Cinquanta anni fa, il 31 marzo del 1964. Vlado vide i carri armati attraversare Rio de Janeiro e rivisse i suoi primi anni, quelli della fuga. Viveva a Osijek nella Croazia jugoslava e il nazismo era ormai troppo vicino a lui e alla sua famiglia ebraica. Vent’anni dopo a San Paolo un nuovo regime entrava nella sua vita. Questa volta erano i generali di Castelo Branco che senza sbraitare troppo archiviavano il governo di Joao Goulart. Il copione sarebbe stato abusato negli anni: il paese fiaccato dalla stagnazione economica, il boicottaggio delle lobby, le manovre della CIA, la perversione per l’uomo forte. In Brasile aveva inizio la dittatura più longeva dell’America Latina. 21 anni e 5 governi militari cambiarono per sempre la storia del paese.

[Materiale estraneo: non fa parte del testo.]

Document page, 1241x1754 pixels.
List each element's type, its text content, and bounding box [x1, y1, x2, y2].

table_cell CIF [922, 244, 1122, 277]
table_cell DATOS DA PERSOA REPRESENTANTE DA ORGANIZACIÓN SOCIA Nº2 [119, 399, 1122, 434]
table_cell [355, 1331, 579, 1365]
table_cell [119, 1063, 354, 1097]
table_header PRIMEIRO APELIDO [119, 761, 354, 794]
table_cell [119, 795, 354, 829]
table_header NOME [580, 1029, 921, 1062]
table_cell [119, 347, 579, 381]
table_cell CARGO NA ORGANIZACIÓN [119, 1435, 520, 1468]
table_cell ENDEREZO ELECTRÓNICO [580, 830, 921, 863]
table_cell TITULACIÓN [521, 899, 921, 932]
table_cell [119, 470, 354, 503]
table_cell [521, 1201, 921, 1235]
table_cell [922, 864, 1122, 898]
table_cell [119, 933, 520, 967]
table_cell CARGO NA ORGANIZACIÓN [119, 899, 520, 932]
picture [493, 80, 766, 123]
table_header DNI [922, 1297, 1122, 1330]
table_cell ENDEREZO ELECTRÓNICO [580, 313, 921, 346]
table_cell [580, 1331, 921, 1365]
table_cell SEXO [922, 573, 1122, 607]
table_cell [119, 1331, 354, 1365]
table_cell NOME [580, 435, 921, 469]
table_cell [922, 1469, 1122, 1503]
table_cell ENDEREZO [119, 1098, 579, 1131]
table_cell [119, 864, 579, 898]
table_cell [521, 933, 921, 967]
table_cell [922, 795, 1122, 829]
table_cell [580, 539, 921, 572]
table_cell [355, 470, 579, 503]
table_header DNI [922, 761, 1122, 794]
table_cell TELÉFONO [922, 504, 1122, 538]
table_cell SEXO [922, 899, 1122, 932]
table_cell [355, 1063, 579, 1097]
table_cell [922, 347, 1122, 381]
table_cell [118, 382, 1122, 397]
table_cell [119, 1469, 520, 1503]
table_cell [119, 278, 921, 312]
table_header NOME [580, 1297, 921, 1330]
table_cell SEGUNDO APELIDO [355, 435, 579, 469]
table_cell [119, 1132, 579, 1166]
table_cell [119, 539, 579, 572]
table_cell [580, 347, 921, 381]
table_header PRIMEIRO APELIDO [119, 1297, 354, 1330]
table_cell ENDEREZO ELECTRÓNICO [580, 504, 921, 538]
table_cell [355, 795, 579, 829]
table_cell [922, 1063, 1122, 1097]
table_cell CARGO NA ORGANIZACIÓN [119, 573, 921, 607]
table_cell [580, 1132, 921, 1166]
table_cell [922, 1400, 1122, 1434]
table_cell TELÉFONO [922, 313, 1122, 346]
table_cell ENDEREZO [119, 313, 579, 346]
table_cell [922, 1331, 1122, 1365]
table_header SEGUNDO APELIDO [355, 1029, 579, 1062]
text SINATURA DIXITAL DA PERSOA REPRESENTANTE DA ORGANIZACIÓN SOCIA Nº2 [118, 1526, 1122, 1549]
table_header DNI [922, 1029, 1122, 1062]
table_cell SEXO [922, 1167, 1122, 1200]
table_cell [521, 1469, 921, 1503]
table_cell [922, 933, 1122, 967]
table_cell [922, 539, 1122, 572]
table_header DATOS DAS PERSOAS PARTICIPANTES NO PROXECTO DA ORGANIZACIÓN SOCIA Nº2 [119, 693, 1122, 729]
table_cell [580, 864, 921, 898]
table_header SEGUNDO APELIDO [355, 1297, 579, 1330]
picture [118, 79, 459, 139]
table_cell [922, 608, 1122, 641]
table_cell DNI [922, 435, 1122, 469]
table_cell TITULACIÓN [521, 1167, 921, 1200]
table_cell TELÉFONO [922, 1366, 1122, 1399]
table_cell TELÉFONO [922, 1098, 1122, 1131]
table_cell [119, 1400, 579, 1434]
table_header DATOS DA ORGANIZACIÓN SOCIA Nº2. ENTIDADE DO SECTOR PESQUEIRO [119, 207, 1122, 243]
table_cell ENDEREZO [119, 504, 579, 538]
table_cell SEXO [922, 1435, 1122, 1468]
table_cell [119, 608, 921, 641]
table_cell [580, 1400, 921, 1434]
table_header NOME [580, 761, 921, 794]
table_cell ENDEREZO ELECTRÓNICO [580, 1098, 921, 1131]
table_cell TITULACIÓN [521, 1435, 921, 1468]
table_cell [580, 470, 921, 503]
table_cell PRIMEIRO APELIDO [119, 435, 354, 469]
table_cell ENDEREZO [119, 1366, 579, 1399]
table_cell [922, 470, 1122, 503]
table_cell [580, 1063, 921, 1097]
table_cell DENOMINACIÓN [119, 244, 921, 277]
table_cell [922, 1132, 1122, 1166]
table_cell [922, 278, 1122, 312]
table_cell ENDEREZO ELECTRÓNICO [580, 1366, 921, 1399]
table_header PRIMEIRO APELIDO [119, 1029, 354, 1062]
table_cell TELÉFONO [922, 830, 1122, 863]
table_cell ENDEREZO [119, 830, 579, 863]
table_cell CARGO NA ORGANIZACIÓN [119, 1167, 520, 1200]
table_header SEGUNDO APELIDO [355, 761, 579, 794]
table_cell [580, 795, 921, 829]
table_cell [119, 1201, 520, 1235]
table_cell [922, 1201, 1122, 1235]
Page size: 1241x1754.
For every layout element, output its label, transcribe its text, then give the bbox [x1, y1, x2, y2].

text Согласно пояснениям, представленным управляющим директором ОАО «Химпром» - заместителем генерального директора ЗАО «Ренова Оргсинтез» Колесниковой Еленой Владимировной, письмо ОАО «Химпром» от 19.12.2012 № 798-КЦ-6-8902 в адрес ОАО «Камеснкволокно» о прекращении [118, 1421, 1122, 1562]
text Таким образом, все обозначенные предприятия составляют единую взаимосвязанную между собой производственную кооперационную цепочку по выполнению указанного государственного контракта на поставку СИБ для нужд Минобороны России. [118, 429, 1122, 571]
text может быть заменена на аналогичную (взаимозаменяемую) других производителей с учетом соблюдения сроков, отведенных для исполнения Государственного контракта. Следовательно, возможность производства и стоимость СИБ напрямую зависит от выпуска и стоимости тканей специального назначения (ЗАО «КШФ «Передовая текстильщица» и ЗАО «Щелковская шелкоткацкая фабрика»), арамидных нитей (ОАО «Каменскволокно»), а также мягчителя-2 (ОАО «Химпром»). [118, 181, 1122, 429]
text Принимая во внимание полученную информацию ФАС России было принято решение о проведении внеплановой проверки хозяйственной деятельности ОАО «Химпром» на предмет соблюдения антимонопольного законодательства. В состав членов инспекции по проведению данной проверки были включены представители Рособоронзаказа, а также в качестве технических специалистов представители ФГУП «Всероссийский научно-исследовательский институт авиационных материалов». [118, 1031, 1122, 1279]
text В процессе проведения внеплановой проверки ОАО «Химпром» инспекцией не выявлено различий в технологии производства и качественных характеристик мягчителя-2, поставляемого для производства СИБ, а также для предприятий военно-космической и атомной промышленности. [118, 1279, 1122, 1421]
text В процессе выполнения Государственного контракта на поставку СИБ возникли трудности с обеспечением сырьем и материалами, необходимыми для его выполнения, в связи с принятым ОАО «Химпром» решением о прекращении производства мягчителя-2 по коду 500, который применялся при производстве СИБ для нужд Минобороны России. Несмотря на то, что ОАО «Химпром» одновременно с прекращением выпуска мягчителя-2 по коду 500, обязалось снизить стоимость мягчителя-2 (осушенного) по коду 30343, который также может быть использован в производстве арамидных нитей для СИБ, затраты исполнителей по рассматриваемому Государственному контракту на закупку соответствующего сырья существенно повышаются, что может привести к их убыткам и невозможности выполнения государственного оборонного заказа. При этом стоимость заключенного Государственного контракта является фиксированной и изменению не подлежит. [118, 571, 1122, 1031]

Il futebol divenne strumento di propaganda e fu usato per coprire torture e ingiustizie sociali. Erano gli anni d’oro della Seleção: la sbronza di una storica doppietta (Svezia 1958 e Cile 1962) era definitivamente smaltita nel 1970, quando le resistenze dei ragazzi di Valcareggi furono annientate da Pelé e Jairzinho. Il condottiero di quella nazionale era Mario Zagallo, che a pochi giorni dal volo per il Messico aveva preso il posto di Joao Saldanha.
Saldanha era anche un giornalista e si diceva che avesse simpatie comuniste. Le stesse informazioni che la polizia segreta possedeva su Vladimir Herzog. Nonostante l’allergia per la divisa Vlado fu nominato direttore di Tv Cultura, l’emittente pubblica di San Paolo. In quel ruolo, che interpretò nel modo più libero che gli era concesso, conobbe molta gente. Amici e meno. Sentì fare il suo nome dal deputato José Maria Marin. Quel fascista.
Era qualche giorno, ormai, che a San Paolo l’atmosfera si era fatta pesante. Vladimir ricevette una telefonata dal tono formale. Prima o poi doveva succedere. Alla cornetta lo invitavano a chiarire la sua posizione, ma poteva tranquillamente considerarsi in arresto.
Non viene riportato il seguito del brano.